Champagne is used by many as a catch-all term for any kind of fizzy white wine. In reality, Champagne is just one of a variety of sparkling wines available — and a pricey one, owing to requirements that anything labeled ‘Champagne’ needs to come from a specific region of France and be produced in a very specific – read: costly – manual process. So buying a bottle with the name “Champagne” on it can cost you three or four times more that of a cheaper and tasty alternative such as Prosecco from Italy or Cava from Spain.
For Harary, whether you drink Champagne or a less expensive alternative on New Year’s Eve all depends on how you are celebrating.
“If it’s a meal that you’re having on New Year’s Eve, I’d definitely start with a Champagne. No question about it,” says Harary. “To me, any great meal starts with Champagne, and specifically Champagne.”
Harary says the minerality and chalkiness of the soil is what makes Champagne such a great partner to food.
“It’s got a vibrant acidity, almost racy, and you can drink it with almost any meal,” he says.
On the other hand, if you’re just looking for something to clink glasses with at midnight on New Years, you can easily get away with a cheaper alternative.
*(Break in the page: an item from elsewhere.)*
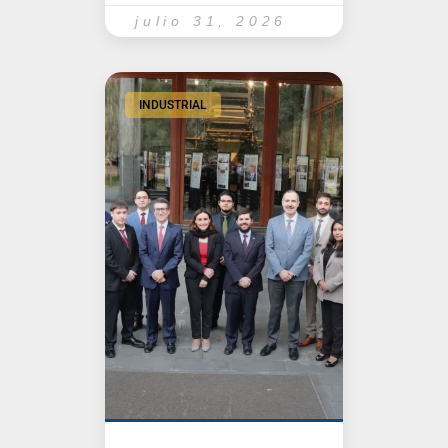
julio 31, 2026
INDUSTRIAL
“If you’re ringing in the New Year and you’re already three sheets to the wind, go with Prosecco,” says Harary.
As a frame of reference for the price difference, Harary says that Nicholas Wines, the restaurant’s online wine store, sells a Prosecco for $12 and a Champagne for $37.50.
“Now, that’s a great price for a Grand Cru Champagne,” says Harary, “but it is still three times the price of a bottle of Prosecco.”
As for serving your sparking wine, whether it’s Prosecco or Champagne, Harary says it should be served at 45F, colder than he serves his other whites. Serve it in a tall glass, not a balloon kind of glass, because the bubbles will dissipate much faster with the wider opening. And you want to serve it immediately after you open it.
“The colder it is, the longer it will stay bubbly,” says . “Get your glasses cold and it will stay bubbly longer.”